**TASKS AND EXERCISES**
a. In the damped galvanometer demonstration text below, where is the reflected laser beam projected when the galvanometer is in its neutral position?
b. Reproduce the passage of the damped galvanometer demonstration text below from "Presentation#" to "on the blackboard.", word for word.

**STUDY TEXT**

02 Damped Galvanometer

02 Damped Galvanometer#

Aim#

To show various modes of damping (under-, critical- and overdamping)

Subjects#

3A50 (Damped Oscillators)
5K10 (Induced Currents and Forces)

Diagram#

../../../../../_images/figure_0136.png — Fig. 322 .#

Equipment#

Lightspot galvanometer
Resistance-box (\(10\mathrm{~k\Omega}\))
Laser
Stopwatch
(Torsionwire model, see Figure 324).

Presentation#

Galvanometer and laser are positioned in such a way that, in the neutral position of the galvanometer, the reflected laser beam is projected on the blackboard behind the laser (see Figure 323). This neutral position is chalk-marked on the blackboard.

**SUPPLIED ENTRIES**
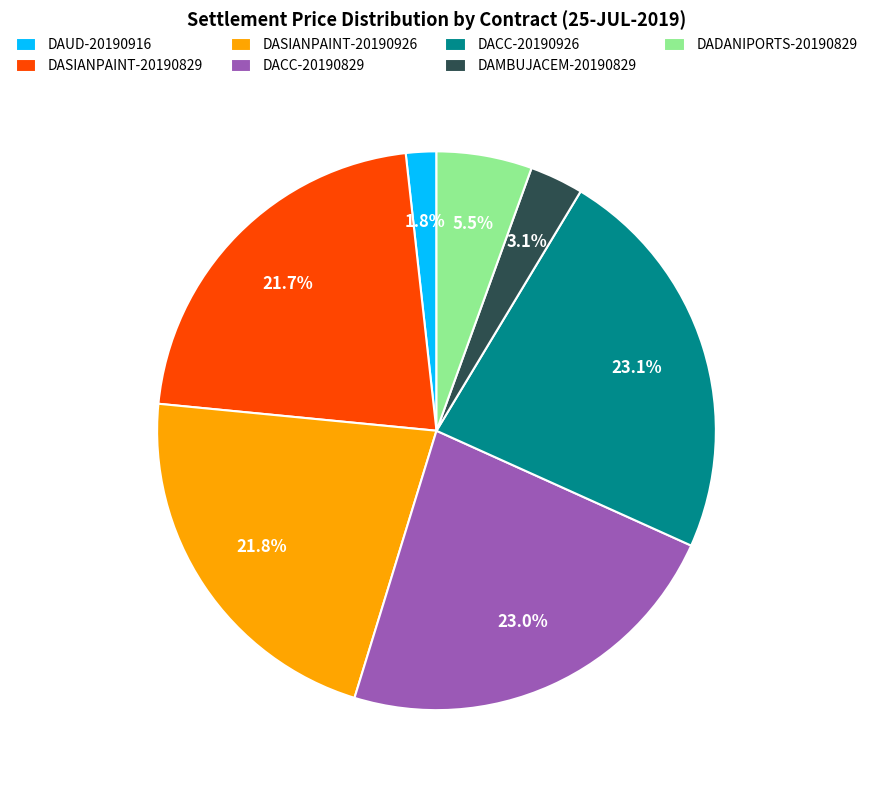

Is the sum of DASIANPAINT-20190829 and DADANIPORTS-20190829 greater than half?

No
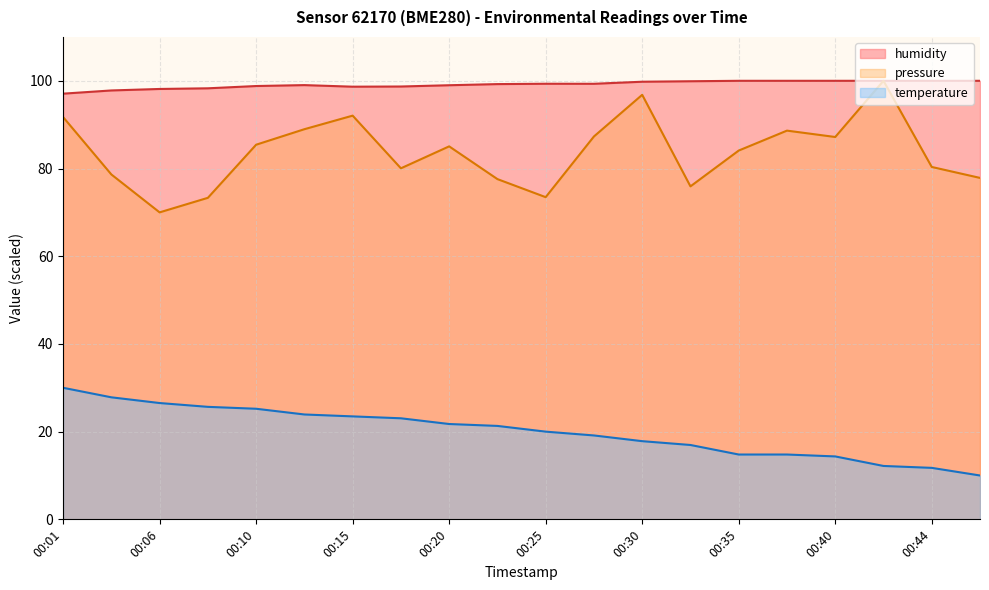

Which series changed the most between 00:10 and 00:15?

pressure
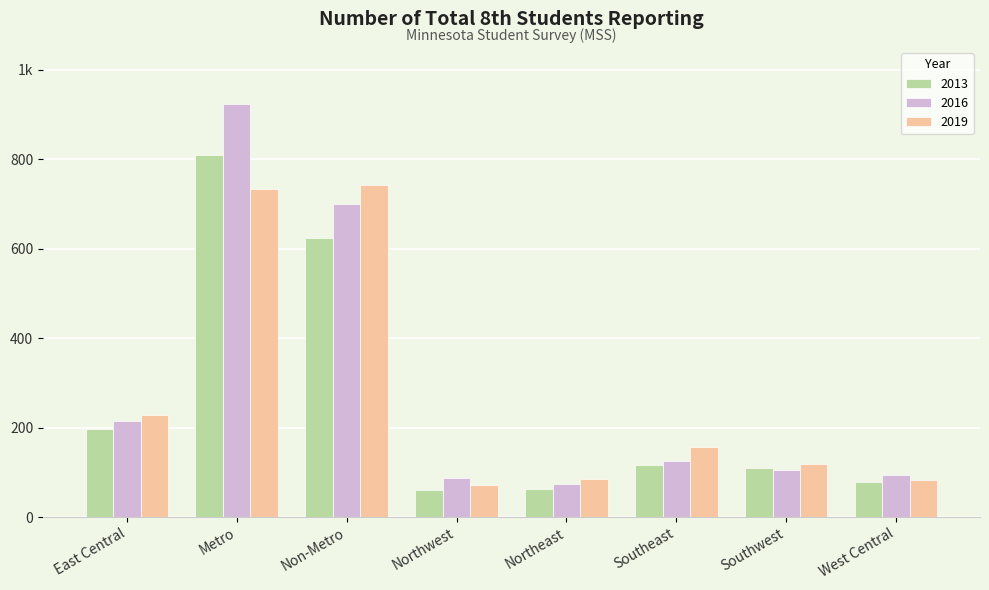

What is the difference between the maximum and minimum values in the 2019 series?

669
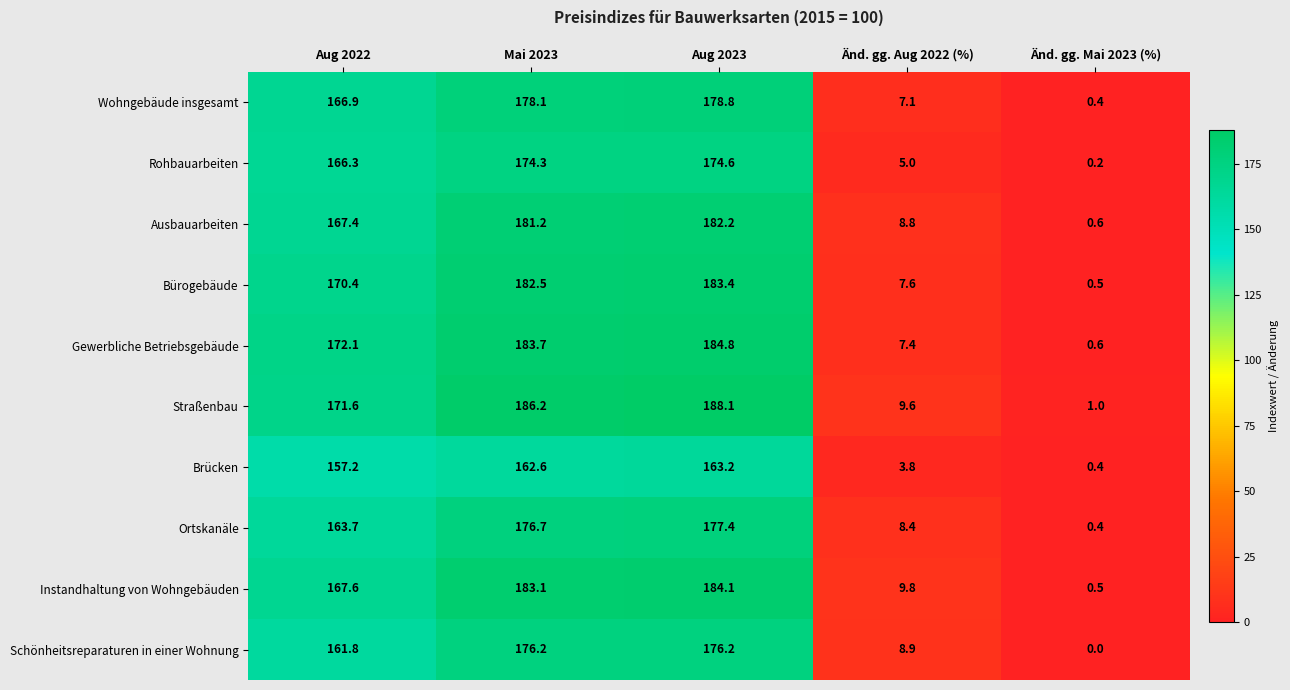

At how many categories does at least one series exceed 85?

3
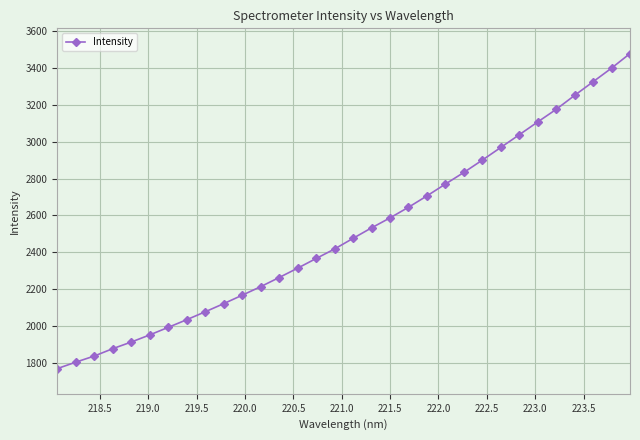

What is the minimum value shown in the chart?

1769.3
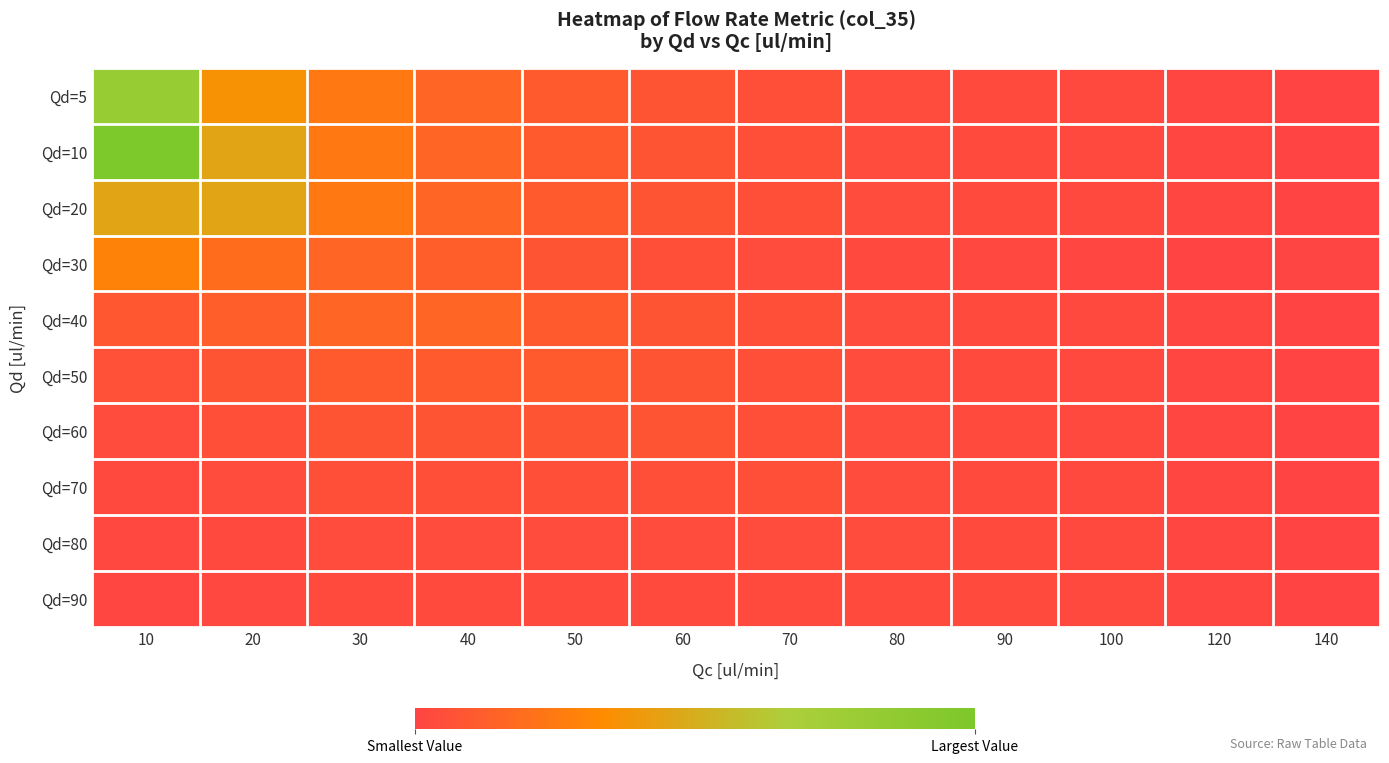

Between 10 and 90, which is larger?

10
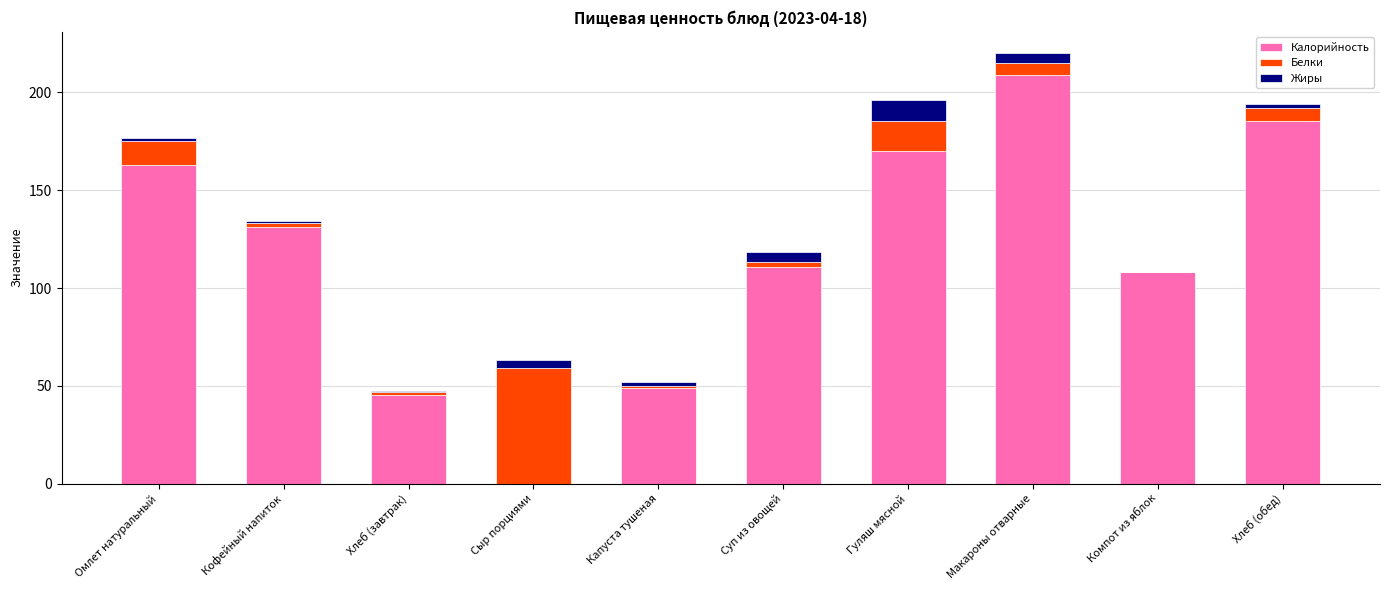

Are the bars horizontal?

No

**ANSWERS IN ORDER**
a. On the blackboard behind the laser.

b.
Presentation#

Galvanometer and laser are positioned in such a way that, in the neutral position of the galvanometer, the reflected laser beam is projected on the blackboard behind the laser (see Figure 323). This neutral position is chalk-marked on the blackboard.